The actor came to Basquiat as a subject after a previous solo theater piece about the writer James Baldwin. He had written a screenplay of the painter’s life, but the project didn’t get off the ground. “I gave it to Miramax, and the next thing I knew they were doing the film without me. I kind of wish I had gone after them,” Levels said, referring to the 1996 Julian Schnabel film Basquiat. “I just didn’t think it was gritty enough. It didn’t seem to be handled in a loving way.”
In the play, Basquiat complains of “being called primitive, a monkey boy,” and argues with Warhol about the shadow cast by his own notoriety. “The state of art, Jean, is business,” Denmark’s ebullient Warhol tells Basquiat, while he frets over the younger artist’s drug use and wasted potential. After hints at Basquiat’s early homosexual experiences, the relationship verges on openly erotic, particularly during a hilarious extended monologue of a threesome Levels delivers with relish.

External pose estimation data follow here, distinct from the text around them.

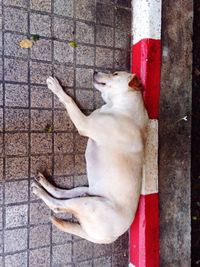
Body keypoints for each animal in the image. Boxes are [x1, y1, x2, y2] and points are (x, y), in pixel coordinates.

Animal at [32, 70, 148, 245]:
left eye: (115, 73)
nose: (95, 71)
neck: (123, 107)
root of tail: (109, 238)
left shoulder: (84, 124)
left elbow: (70, 100)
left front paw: (58, 89)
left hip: (89, 203)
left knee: (57, 205)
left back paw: (40, 192)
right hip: (86, 191)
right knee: (61, 194)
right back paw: (45, 183)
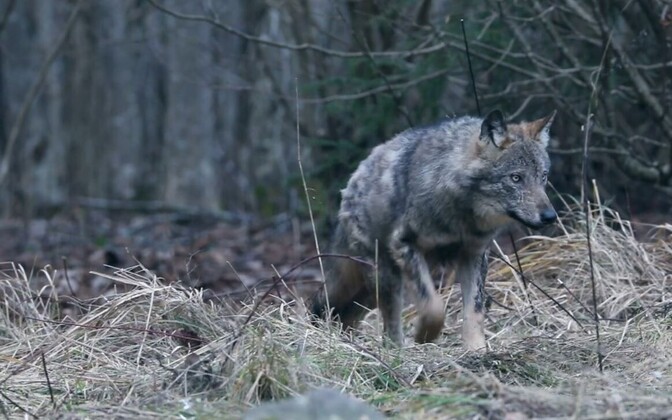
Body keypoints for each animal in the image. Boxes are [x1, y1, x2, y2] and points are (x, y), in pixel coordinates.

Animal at [311, 109, 558, 351]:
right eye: (516, 178)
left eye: (543, 176)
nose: (550, 216)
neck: (462, 215)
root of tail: (352, 182)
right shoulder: (404, 245)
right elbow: (434, 308)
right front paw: (424, 336)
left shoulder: (474, 254)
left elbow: (474, 311)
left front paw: (477, 350)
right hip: (387, 278)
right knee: (389, 328)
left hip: (374, 290)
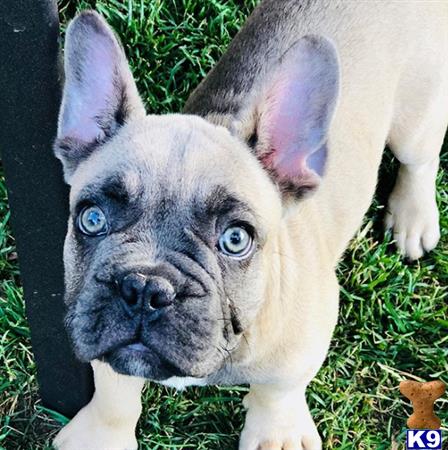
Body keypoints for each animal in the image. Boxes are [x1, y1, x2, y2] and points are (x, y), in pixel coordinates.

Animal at [53, 1, 448, 448]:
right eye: (91, 218)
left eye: (236, 239)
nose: (145, 288)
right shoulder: (97, 330)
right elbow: (114, 391)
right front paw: (101, 435)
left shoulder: (304, 345)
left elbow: (279, 389)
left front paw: (277, 433)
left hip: (418, 114)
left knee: (421, 158)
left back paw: (414, 217)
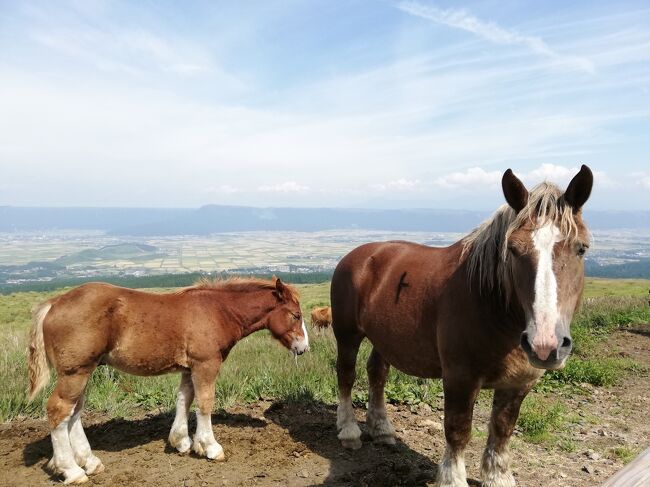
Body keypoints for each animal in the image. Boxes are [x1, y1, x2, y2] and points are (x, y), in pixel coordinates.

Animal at [27, 276, 306, 486]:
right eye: (295, 315)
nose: (304, 348)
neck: (218, 311)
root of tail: (54, 303)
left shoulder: (189, 367)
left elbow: (185, 399)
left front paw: (183, 442)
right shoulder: (206, 364)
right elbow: (205, 402)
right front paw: (210, 447)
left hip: (83, 371)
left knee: (74, 413)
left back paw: (89, 462)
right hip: (75, 372)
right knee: (59, 410)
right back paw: (71, 470)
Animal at [332, 166, 588, 486]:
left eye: (581, 249)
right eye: (513, 249)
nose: (545, 344)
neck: (492, 305)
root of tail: (356, 255)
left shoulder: (519, 383)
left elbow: (502, 429)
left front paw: (497, 476)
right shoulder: (459, 377)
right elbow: (458, 430)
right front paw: (453, 477)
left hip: (384, 337)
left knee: (377, 373)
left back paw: (382, 429)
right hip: (347, 334)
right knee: (346, 375)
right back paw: (349, 431)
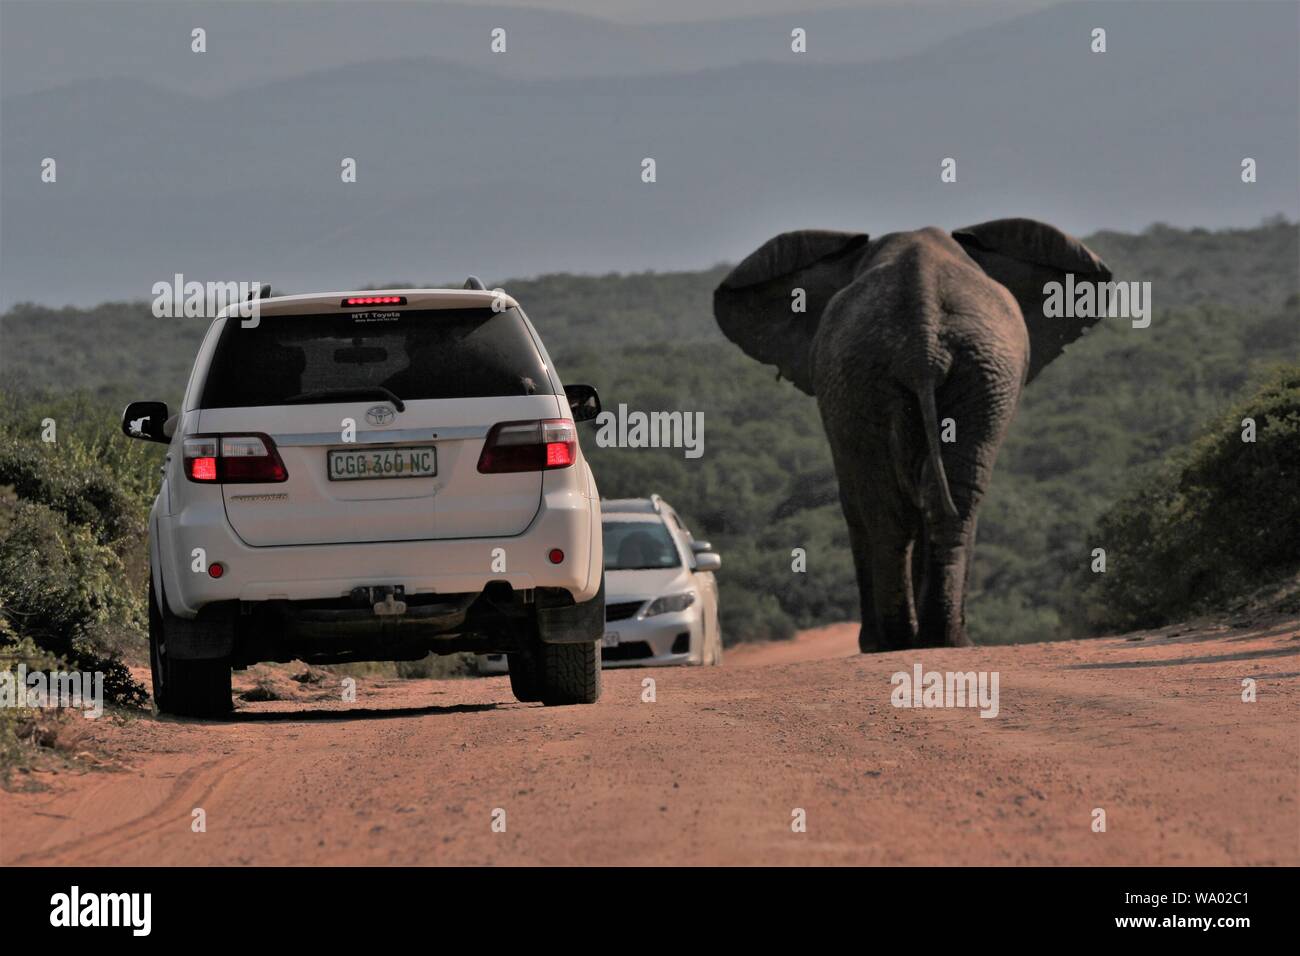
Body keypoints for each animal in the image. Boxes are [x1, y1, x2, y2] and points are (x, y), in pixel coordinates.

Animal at [717, 218, 1112, 650]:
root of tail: (922, 338)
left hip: (938, 369)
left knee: (895, 503)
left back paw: (907, 640)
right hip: (917, 370)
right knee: (938, 497)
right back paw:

Physical romance between Basquiat and Warhol has long been rumored. (“It was like some crazy art-world marriage and they were the odd couple,” longtime Warhol assistant Victor Bockris wrote in Warhol: A Biography.) Levels’s play seems to assume that something happened — though no action happens onstage.
The end of Collaboration is unremittingly dark. The exhibition of collaborative canvases at Shafrazi Gallery is panned and Basquiat decamps for Europe, frustrated with his career and increasingly tangled up in his drug addiction. But the play’s depiction of its two characters is nothing if not loving. Basquiat’s relentless energy inspires the older artist, who despaired of his work, though his place in history seemed cemented. Warhol delivers heartfelt monologues reflecting on art, life, and fame while ensconced in an armchair stage left for the benefit of his tape recorder as well as the audience. “This story is more Andy than it is Jean,” Levels said. “Andy came in and kind of took over.”
One difficulty with drawing so heavily on recent history for a theatrical production is that the history’s aging scenesters are still present to offer suggestions or clarification. During a feedback session after the rehearsal, viewers didn’t so much point out corrections as offer their own versions of events. “The whole time I took Basquiat to Europe, he complained. We shared a room together at the Ritz that trip,” explained one audience member of the artist’s untimely vacation depicted in the play after the rehearsal had ended. Then again, he offered, “It’s easy to be a critic.”
Michael Halsband, who shared a similar intimacy with both artists, argued that the play shouldn’t be seen as documentary. “I had to let go of what I know as the true relationship between these two artists. The story is just a catalyst,” Halsband said from his seat in a corner of the theater. Besides, few viewers would be able to make the comparison with reality. “It’s a small audience who will appreciate that detail,” he added. Which is precisely what makes it art.